## What you will do
• A. In the edge detector discussion below, how many clock cycles does the synchronization block add as a delay to the signal seen by the edge detector?
• B. Extend the edge detector discussion below, picking up right after its final sentence.

## Selected passage
=-=-=

According to the datasheet this diagram was extracted from, "Registers are positive edge triggered. The latch is transparent in the high period of the internal clock. The edge detector generates 1 pulse for each positive/negative (depending on the setting of a register) edge detected."

How does this diagram work? I have tried to search around the net to see what the trapezoid logic symbol represents (in the edge portion) but could only find its meaning with respect to program flow (it represents a mechanical/physical step).

That being said, I am not sure at all how the edge detector works. As for the synchronizer, it appears that the latch (the first flipflop) is only enabled (LE) when clk is high and the timer value will be passed, but what is the purpose of 2 flipflops?. I understand that the edge detector must enable the output AND gate only when a LOW/HIGH transition is seen at Tn (and only once period), but I am not sure how exactly this works.

Tn may be equal to or slower than clk.

What if clk = Tn and they are 180 degrees out of phase? That is, their transitions are at the exact same time. It would seem me that the clocking of the internal timing register would be undefined.

Best Answer

The synchronization block is used to capture a signal that is not synchronous with the system clock (clkio in that example) -- it is required for any synchronous logic and as far as you're concerned it is transparent other than the fact that it delays the signal seen by the edge detector by 2 clock cycles. It prevents an "illegal" (not clearly 1 or 0) from entering the core where it can cause havoc. If you're really curious I can explain metastability and synchronizer chains but for this specific question I think that's overkill.

=-=-=

## Records supplied
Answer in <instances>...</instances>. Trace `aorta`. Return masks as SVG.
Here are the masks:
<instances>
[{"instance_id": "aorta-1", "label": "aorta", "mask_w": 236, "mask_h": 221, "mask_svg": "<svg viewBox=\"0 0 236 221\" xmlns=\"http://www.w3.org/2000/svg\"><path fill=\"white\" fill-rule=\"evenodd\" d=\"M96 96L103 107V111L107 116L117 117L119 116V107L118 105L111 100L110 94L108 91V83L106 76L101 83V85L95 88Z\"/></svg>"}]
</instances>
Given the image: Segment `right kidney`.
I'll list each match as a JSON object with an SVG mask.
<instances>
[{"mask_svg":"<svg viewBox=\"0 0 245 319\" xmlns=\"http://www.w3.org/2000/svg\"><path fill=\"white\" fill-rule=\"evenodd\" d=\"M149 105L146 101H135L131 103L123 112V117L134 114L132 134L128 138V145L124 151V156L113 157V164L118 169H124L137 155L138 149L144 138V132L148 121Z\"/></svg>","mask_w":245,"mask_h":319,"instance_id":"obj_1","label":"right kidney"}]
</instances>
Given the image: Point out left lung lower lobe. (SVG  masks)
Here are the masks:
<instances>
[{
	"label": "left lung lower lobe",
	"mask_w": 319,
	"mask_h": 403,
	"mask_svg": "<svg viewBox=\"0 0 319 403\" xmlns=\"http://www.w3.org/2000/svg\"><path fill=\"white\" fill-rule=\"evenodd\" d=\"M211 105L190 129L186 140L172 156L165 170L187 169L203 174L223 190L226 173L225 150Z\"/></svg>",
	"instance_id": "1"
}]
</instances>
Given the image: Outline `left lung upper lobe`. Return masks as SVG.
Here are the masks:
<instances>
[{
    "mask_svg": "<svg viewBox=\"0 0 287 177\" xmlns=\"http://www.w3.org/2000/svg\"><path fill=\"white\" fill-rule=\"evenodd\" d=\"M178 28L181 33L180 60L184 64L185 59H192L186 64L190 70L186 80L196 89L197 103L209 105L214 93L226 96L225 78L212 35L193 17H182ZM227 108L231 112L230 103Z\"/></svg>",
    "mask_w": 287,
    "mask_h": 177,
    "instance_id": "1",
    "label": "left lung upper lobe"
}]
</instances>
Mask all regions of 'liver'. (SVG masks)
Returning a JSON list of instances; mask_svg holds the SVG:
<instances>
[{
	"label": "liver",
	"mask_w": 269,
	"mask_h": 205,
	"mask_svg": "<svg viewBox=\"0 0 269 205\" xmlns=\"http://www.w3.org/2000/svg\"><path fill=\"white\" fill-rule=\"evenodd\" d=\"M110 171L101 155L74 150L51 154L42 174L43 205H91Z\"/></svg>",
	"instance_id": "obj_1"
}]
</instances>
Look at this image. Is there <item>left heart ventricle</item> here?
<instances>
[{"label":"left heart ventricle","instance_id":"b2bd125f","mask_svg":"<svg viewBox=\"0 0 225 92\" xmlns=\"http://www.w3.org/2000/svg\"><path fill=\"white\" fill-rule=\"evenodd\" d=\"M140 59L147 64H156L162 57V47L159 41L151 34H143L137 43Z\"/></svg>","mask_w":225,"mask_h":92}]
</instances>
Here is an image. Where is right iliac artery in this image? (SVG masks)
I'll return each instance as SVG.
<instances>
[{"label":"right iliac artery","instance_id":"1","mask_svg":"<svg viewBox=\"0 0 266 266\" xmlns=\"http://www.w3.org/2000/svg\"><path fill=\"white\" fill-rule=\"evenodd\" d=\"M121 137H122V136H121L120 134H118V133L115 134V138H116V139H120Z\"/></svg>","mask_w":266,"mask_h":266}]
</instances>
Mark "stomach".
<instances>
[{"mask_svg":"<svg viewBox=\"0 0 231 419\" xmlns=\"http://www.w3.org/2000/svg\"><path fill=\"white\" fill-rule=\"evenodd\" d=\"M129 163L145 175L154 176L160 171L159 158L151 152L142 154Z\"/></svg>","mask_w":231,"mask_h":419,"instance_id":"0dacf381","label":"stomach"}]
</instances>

=-=-=

## Set of answers
• A. Two clock cycles.

• B.
The edge detector block is simpler. The trapezoidal shape is a MUX, as Michael Karas mentioned. It allows the block to find either rising edges or falling edges. The flip flop is sampling the output of the MUX every clock cycle and essentially "remembering" the last value (1 or 0). The final AND gate is comparing the last value remembered by the flip flop and the inverted current value and will ONLY be high for 1 clock cycle if the signal changed state.

Look at how the output of the flip flop delays the input of the flip flop by 1 clock cycle:

 IN:  0000111100001111000011110000...
OUT:  0000011110000111100001111000...

Now take a look at signal that is the bottom input of the AND gate and the output of the FF above:

INV. FF INPUT:  1111000011110000111100001111...
    FF OUTPUT:  0000011110000111100001111000...

Take a look at the logic of an AND gate:

 A | B | Y
---+---+---
 0 | 0 | 0
 1 | 0 | 0
 0 | 1 | 0
 1 | 1 | 1

One of those inputs is the output of the FF, the other is the output of the inverter... What do you see:

INV. FF INPUT:  1111000011110000111100001111...
    FF OUTPUT:  0000011110000111100001111000...
--------------------------------------------------
 AND GATE OUT:  0000000010000000100000001000...

You get one short pulse every falling edge of the input to the edge detector block (assuming the MUX is routing the non-inverted signal to you). If the MUX selects the inverted signal, you will get a short pulse every rising edge of the input.